If you’re just starting out with budgeting, it’s likely you’ve heard of the envelope system.
Here’s how to use envelope budgeting in Google Sheets.
A Refresher on Envelope Budgeting
Traditionally, the envelope method involves making categories for all your expenses, writing those categories on a bunch of envelopes, then putting a set amount of cash inside each envelope each paycheck.
You only spend from those envelopes. When you take money out for expenses, you can see exactly how much is left. This can make you think twice about spending excessively in any given category. Because when that cash is gone, it’s gone.
Getting Started With Envelope Budgeting System
To make an envelope budget, you’ll first need to make a list of all of your expenses by category. For example, your budget might include categories like those included by default in Tiller Budget:
- Eating Out
- Gear & Clothing
- Home Improvements
- Auto & Gas
Everyone’s categories will look slightly different, which is why it’s so important to go through your own expenses before you get started with the envelopes.
Once you have the categories sorted, break down how much you’ll need for each category each paycheck. Depending on how often you are paid, this may be once a month or every other week.
Now you’re ready to get out those envelopes. You’ll need as many envelopes as you have categories. Write the name of one category on the front of each envelope.
Do you need to use cash to get the benefits of Envelope Budgeting?
There are several ways to use envelope budgeting without taking all the money out of your bank account.
- Apps like Mvelopes allow you to use digital envelopes.
- Many banks and credit unions will allow you to segment your checking or savings accounts by category to achieve the same effect.
- For example, Simple has a sophisticated envelope system they call “Goals” – “Goals are digital envelopes.” It’s pretty nifty: check it out here.
Our new Tiller Budget brings powerful, automated envelope budgeting to Google Sheets. Instead of writing spending categories on paper envelopes, you make them in a Tiller-powered Google Spreadsheet. (You can create up to 200 categories. )

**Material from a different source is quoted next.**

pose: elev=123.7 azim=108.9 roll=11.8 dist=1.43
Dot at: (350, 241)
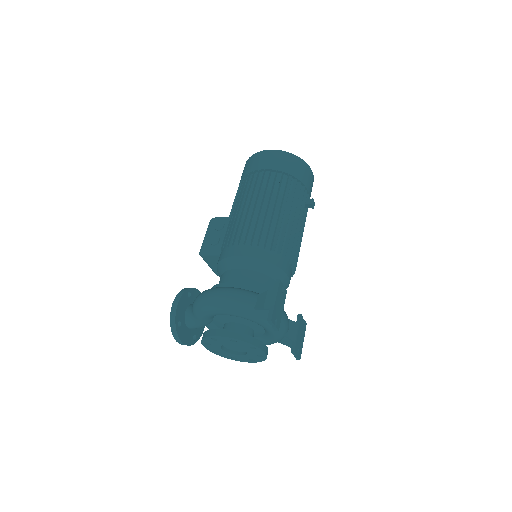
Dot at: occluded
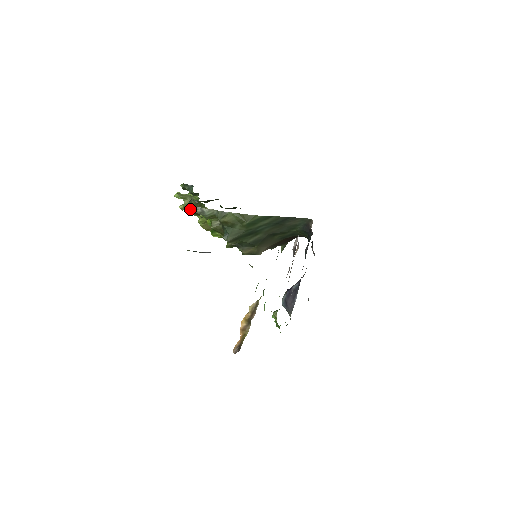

Envelope budgeting with Tiller Budget is based around a feature called “rollovers.” Category rollovers are like mini, virtual savings accounts.
Tiller starts you off with a base set of example categories (see above), but you can overwrite or delete these entirely.
Your categories should reflect the way you want to organize your budget. Where do you spend your money and how do you earn it?
As you spend and receive income, you will accrue savings (or debt) on a category-by-category level. The net budget-versus-actuals on each of these categories will accrue as a rollover at the end of each period. You may start a period with a favorable rollover if you underspent on Groceries, for example, or an unfavorable rollover if you had an unexpected Auto repair.
The intent is that you allocate every dollar you plan to earn to an expense category, including savings.
Is the envelope system effective if you’re not using cash?
Studies show that parting with cash is more painful than swiping your card, and that you feel a more positive emotional connection to your purchases when you use paper over plastic. If you’re just starting to budget, it’s likely because you realize that something about your spending or saving habits needs to change for the better.
While every individual is different, studies show that generally, you’re going to have an easier time achieving those goals if you use cash rather than digital money.
After establishing better money habits, you may decide to go from cash to digital for convenience’s sake. Tiller Budget makes this easy.
Just be sure that when you make the switch, you don’t lose those positive habits you’ve worked so hard to establish.
Is it okay to borrow from another envelope?
There is no god of envelope budgeting, dictating the rules you must follow. However, there are certain things you will want to consider when establishing best practices for yourself.
Let’s say you budget $75 for clothes this month, but you find a really cute pair of jeans for $100. Is it okay to borrow $25 from another envelope to cover the costs?
Ultimately, you get to make the moral judgment. If you’re borrowing money out of your entertainment budget and you fully recognize that you’re sacrificing $25 of fun in favor of stunning denim, that might be all right. But if you’re borrowing $25 from the money you’re saving to build up an emergency fund, you’re working against your own best interests and defeating the purpose of setting up an envelope budgeting system in the first place.
Any budget can be customized to the individual—just make sure you’re not customizing your budget to accommodate your bad money habits.